Mohamed Diab and the shows other directors created a series that feels tonally different than the rest of the MCU Disney + shows. It’s a lot darker in its themes and in setting as well. Many of the scenes are dimly lit at night, which matches the aesthetic of a character with an attachment to the moon. To show Marc and Steven’s interactions, we see them communicate through mirrors and reflection. There are times where there are full on conversations while others are the viewers getting a glimpse of the other personality as they are spotted in reflections. The action sequences in the show may be the strongest of the Disney + era with a bit more violence than the other series. The fights can air more on the side of brutal, but still doesn’t reach the heights of fight choreography that shows like Daredevil met. Something else Moon Knight explores are fleeting glimpses of horror.. Overall, the show is trying to strike its own distinctive note without relying so heavily on the MCU as a whole as the other shows. The first 4 episodes don’t mention any MCU elements almost at all.
Moon Knight is the first MCU property to even flirt with the idea of horror. While it’s rather tame, there are a few scenes that have a diet horror flavor which is a good indication for the future of the MCU. There is one scene later in the episodes that actually made me sit back and go “that was kinda spooky!” Which I loved, but I don’t want to spoil it. What I can talk about is the scene we see briefly in trailers, with the Egyptian god Khonshu. Steven is trying to run from something that he finds in a storage facility, but when he enters the hall, the motion lights start to slowly flicker from one side to the other. Khonshu appears in quick glimpses as we flip back and forth between the POV of both ends of the hallway. It’s a really well executed visual to build to the reveal of the skull headed God.
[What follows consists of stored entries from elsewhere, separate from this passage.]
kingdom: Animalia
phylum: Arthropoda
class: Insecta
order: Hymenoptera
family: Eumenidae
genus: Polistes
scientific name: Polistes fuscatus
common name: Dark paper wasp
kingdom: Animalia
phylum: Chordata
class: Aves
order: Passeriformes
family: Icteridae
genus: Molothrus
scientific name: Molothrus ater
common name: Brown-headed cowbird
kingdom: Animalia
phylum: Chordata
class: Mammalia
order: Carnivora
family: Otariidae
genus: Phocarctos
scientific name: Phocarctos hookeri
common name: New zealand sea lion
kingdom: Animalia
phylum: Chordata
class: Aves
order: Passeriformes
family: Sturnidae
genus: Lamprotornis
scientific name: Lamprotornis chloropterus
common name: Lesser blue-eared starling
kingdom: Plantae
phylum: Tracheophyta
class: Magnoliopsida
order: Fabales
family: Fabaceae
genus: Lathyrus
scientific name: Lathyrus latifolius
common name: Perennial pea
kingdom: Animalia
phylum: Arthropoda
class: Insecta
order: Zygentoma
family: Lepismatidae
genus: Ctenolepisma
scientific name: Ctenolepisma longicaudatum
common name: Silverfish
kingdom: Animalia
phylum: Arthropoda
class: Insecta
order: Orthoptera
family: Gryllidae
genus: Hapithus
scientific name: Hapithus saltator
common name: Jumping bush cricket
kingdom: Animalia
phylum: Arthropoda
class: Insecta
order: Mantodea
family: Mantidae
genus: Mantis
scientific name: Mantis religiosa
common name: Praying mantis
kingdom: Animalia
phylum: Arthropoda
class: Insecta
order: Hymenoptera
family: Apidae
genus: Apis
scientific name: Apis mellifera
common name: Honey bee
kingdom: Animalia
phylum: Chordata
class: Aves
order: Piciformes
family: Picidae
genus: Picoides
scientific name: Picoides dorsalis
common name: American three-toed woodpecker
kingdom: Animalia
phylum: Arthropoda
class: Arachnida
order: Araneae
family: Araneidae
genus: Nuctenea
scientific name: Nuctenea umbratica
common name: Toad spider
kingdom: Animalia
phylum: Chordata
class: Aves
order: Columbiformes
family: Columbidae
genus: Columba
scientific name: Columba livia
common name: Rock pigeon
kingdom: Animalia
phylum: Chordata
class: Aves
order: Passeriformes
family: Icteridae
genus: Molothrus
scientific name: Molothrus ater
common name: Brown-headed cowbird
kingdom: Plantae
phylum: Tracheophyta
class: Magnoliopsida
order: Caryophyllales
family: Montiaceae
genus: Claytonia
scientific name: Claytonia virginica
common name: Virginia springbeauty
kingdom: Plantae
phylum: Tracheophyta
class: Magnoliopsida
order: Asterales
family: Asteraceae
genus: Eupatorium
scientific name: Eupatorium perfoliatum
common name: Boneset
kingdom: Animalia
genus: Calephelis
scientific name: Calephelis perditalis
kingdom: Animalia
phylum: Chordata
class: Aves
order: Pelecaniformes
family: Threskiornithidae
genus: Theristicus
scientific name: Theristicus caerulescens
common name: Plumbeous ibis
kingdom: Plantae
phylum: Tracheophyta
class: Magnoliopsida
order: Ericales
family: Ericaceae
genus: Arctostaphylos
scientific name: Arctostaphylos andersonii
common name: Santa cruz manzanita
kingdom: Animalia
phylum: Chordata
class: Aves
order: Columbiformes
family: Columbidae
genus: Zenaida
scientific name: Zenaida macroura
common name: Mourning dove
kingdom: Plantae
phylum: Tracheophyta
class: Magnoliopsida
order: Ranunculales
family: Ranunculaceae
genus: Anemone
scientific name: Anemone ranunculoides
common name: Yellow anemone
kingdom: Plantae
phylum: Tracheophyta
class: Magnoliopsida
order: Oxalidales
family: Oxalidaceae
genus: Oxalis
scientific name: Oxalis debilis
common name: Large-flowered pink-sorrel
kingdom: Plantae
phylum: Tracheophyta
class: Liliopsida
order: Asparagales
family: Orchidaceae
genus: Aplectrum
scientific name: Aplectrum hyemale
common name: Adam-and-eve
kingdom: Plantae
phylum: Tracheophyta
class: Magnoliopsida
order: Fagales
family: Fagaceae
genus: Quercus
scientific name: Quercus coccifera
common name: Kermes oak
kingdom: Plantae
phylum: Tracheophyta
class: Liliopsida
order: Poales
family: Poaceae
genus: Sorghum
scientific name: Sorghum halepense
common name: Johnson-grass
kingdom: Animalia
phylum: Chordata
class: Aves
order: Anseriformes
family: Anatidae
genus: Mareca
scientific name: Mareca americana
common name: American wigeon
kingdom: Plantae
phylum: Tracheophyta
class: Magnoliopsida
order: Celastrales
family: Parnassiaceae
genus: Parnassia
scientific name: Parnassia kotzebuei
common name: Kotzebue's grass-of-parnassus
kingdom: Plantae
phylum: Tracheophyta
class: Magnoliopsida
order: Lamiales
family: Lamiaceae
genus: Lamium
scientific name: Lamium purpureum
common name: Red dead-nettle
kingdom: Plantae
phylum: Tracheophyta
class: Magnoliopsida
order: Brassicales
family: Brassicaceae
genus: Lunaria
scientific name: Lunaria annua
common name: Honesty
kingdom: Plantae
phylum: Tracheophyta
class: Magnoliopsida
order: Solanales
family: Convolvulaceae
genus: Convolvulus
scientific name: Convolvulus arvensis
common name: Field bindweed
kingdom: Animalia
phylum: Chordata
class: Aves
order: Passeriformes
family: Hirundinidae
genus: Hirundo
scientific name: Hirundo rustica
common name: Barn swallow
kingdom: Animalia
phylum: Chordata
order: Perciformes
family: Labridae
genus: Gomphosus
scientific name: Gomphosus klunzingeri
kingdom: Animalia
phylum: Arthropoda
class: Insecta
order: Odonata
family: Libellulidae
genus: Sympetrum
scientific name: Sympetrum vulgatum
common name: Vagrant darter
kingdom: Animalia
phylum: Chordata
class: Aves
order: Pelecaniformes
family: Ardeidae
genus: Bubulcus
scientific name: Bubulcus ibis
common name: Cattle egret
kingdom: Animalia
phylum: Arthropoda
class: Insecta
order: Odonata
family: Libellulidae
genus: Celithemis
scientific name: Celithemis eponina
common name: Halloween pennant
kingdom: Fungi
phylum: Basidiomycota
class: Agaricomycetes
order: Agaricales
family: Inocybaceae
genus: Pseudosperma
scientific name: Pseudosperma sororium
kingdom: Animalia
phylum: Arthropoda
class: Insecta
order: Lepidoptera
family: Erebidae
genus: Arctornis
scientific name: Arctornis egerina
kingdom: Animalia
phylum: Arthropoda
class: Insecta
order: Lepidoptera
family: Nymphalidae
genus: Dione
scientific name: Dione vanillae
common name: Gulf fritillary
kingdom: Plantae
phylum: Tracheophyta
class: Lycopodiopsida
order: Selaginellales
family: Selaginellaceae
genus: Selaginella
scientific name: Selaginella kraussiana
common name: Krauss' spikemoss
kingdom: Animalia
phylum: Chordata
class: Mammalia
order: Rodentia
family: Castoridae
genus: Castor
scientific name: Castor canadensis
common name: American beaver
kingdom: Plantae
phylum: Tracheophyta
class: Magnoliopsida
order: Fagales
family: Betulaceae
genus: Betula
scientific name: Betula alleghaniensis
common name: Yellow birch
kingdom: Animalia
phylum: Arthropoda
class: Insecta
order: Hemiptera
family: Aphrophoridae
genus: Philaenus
I hope this is just the first steps into horror proper.
Moon Knight as a series is a great place for people to learn about the character in an easy to digest format. It doesn’t get into the deeper nuisances of mental illness, which I think is good because it could end up becoming a joke for the MCU formula. Oscar Isaac’s performance as both Marc and Steven stands out amongst the other performances we have seen from many actors in the superhero genre. With the brief glimpses into horror while still maintaining the shoehorned MCU humor, I do hope this is the start of shrugging that off to explore other genres fully.